The Company has unrecognized tax benefits representing tax positions for which a liability has been established. A reconciliation of the beginning and ending amount of the liability relating to unrecognized tax benefits is as follows:

 

    Years ended December 31,  
(Dollars in thousands)   2018     2017  
Unrecognized tax benefits at beginning of year   $ 1,505     $ 1,809  
Gross increases to current year tax positions     464       50  
Gross decreases to prior year’s tax positions     (2 )     (10 )
Lapse of statute of limitations     (495 )     (344 )
Unrecognized tax benefits at end of year   $ 1,472     $ 1,505  

 

Tax years that remain open and subject to audit include the years 2015 through 2018 for both federal and state tax purposes. The Company recognized $495,000 and $344,000 of previously unrecognized tax benefits during 2018 and 2017, respectively.
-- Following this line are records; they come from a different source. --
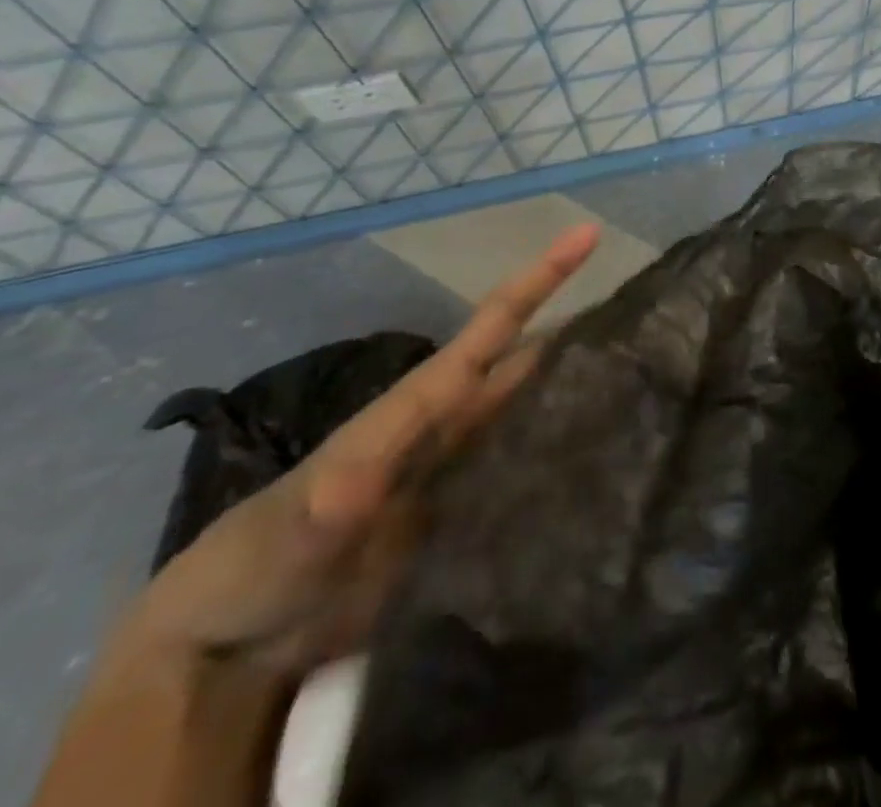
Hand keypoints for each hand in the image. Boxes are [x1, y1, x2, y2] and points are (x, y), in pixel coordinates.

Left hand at [119, 224, 600, 683]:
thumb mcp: (289, 530)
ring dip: (579, 381)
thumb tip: (356, 481)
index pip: (492, 328)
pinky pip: (528, 464)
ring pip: (533, 406)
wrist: (238, 643)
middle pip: (525, 359)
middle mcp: (451, 422)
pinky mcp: (469, 511)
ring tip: (640, 368)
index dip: (540, 279)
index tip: (586, 236)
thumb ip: (325, 505)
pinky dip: (566, 446)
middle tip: (642, 309)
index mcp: (420, 404)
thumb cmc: (257, 562)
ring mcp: (463, 467)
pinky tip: (605, 449)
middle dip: (577, 323)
The gross unrecognized tax benefits of $1.5 million at December 31, 2018 and December 31, 2017, respectively, would favorably impact the effective tax rate by $1.2 million if recognized. During 2018, the Company recorded an income tax benefit of $119,000 associated with interest and penalties. During 2017 and 2016, the Company recorded $30,000, and $84,000 respectively, of income tax expense associated with interest and penalties. As of December 31, 2018 and 2017, the Company has accrued interest and penalties related to the unrecognized tax benefits of $331,000 and $450,000, respectively which are not included in the table above. The Company believes that it is reasonably possible that a reduction in gross unrecognized tax benefits of up to $608,000 is possible during the next 12 months as a result of the lapse of the statute of limitations.